Aim of the task. Here is the task for the records below: repeat exactly the lines from the one with "ECONOMICS AND MANAGEMENT: 2012." to the one with "ISSN 1822-6515 (CD-ROM)", both included, and nothing else.
─── Records ───
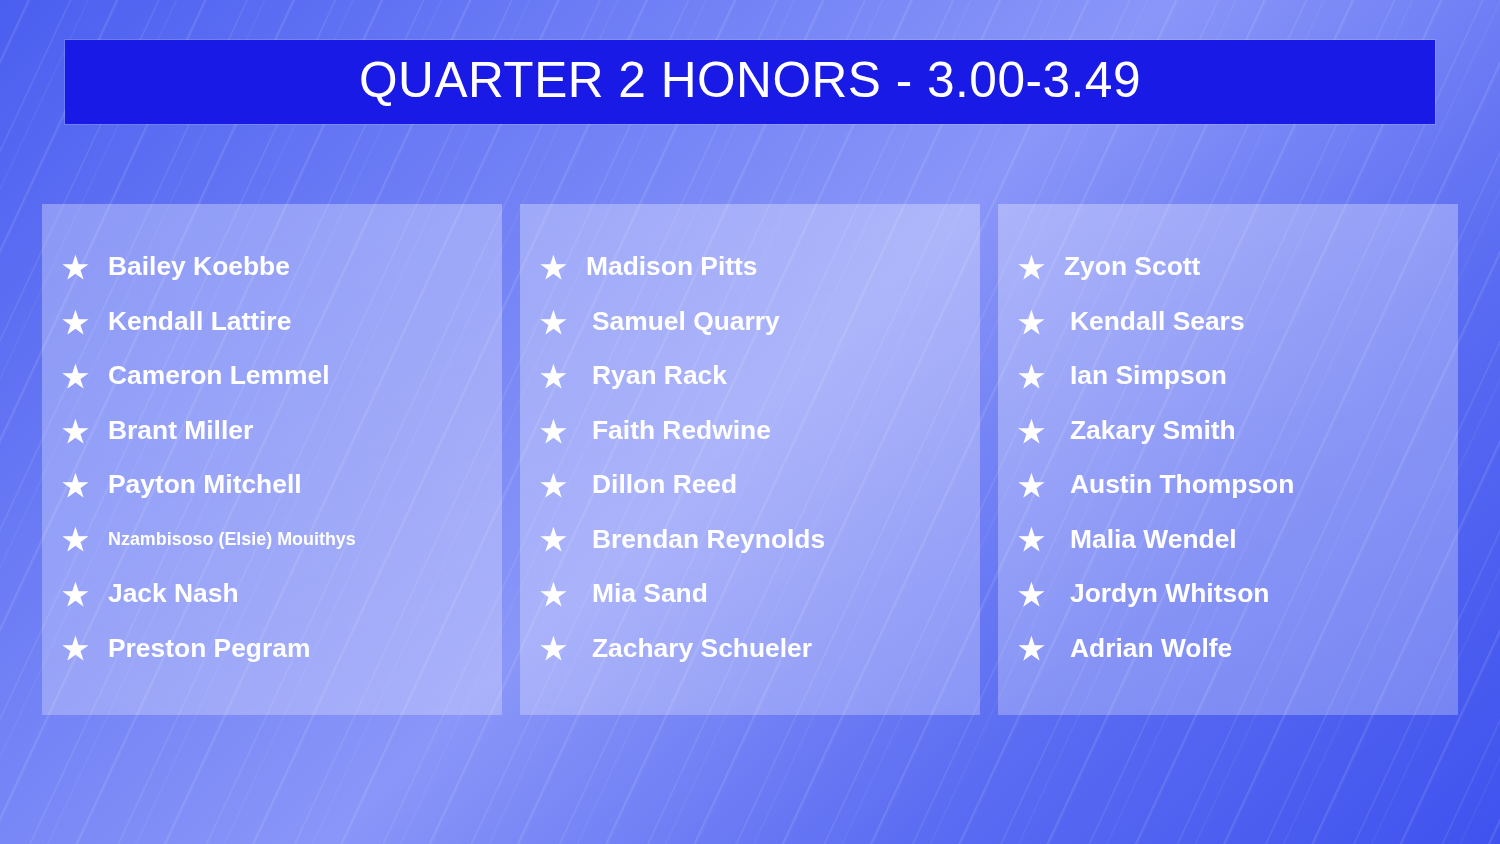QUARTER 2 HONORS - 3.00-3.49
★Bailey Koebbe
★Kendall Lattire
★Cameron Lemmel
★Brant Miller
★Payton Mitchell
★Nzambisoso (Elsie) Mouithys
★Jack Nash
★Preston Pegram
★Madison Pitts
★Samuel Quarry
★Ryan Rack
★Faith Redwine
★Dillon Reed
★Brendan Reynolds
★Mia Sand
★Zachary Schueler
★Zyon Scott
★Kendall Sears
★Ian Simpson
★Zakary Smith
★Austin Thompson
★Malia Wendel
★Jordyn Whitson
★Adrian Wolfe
───
─── Records ───
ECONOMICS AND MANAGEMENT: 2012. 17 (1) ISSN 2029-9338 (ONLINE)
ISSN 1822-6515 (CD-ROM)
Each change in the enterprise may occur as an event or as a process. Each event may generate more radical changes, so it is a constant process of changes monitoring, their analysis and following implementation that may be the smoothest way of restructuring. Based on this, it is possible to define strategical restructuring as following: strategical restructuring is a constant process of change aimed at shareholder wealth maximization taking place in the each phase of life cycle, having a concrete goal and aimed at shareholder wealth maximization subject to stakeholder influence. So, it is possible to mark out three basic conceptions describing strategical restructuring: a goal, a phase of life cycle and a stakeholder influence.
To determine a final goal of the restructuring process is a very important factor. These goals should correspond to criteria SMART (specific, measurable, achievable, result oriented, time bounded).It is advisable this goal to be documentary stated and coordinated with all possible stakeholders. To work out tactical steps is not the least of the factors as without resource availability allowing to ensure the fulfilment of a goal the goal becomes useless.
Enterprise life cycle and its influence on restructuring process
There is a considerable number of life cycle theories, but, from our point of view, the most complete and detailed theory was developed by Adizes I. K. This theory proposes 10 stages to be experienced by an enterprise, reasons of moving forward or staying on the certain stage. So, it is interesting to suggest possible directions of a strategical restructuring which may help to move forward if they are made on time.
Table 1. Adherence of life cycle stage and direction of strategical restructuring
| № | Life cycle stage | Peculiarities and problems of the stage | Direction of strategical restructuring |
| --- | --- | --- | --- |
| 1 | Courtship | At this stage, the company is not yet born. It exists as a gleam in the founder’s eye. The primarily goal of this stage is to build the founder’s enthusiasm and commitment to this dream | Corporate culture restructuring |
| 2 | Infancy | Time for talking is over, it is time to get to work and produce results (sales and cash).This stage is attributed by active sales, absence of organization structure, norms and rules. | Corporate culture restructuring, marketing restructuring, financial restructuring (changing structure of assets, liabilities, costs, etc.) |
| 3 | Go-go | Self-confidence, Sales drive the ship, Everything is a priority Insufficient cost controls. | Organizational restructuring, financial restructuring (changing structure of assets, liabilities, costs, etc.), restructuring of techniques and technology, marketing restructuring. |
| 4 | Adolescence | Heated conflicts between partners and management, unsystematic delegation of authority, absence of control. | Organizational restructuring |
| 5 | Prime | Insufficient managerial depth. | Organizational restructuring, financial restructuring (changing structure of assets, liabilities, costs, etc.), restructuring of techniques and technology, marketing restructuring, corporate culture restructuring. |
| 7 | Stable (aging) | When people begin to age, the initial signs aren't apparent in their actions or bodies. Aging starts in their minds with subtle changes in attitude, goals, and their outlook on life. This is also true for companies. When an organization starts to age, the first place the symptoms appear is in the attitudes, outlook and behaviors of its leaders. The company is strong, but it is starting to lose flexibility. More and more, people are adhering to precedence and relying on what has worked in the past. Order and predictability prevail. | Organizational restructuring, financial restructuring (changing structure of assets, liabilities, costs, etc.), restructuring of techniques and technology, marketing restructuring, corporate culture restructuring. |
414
───
Exercise result.
ECONOMICS AND MANAGEMENT: 2012. 17 (1) ISSN 2029-9338 (ONLINE)
ISSN 1822-6515 (CD-ROM)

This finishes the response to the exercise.